:: DATA EXTRACTS ::
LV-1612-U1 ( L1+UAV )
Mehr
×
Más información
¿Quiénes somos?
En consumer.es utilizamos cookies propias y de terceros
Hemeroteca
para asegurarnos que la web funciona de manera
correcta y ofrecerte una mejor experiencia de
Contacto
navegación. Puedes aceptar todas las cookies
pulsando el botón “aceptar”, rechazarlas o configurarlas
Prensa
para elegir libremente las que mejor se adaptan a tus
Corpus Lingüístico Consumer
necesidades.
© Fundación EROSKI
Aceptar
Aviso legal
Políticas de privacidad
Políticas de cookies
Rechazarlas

...

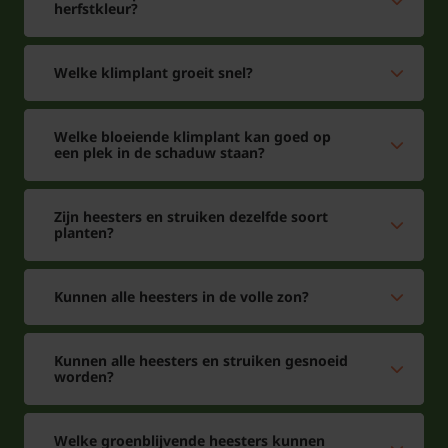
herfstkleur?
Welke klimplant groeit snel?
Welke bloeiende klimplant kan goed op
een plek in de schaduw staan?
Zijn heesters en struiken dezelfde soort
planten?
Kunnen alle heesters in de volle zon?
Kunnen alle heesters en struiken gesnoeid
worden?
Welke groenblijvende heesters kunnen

* * *

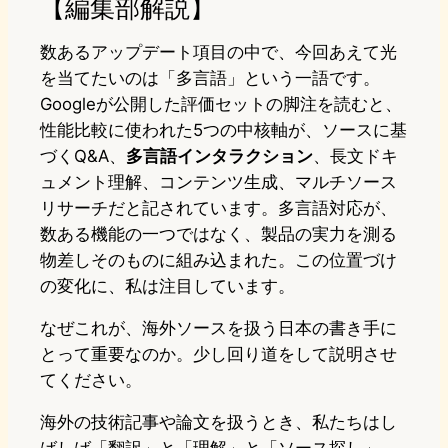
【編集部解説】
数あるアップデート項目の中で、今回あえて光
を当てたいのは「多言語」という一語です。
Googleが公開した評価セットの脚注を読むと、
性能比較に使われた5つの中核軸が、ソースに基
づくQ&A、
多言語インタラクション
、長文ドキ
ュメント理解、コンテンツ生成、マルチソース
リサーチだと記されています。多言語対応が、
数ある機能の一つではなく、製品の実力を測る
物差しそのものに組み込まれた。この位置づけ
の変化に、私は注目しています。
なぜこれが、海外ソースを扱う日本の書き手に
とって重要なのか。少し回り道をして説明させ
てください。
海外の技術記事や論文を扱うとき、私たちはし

:: HOW TO COMPLETE THIS TASK ::
Rewrite the lines from the one containing "herfstkleur?" through the one containing "Welke groenblijvende heesters kunnen", both included, as a numbered list, skipping any blank lines.

:: THE ANSWER ::
1. herfstkleur?
2. Welke klimplant groeit snel?
3. Welke bloeiende klimplant kan goed op
4. een plek in de schaduw staan?
5. Zijn heesters en struiken dezelfde soort
6. planten?
7. Kunnen alle heesters in de volle zon?
8. Kunnen alle heesters en struiken gesnoeid
9. worden?
10. Welke groenblijvende heesters kunnen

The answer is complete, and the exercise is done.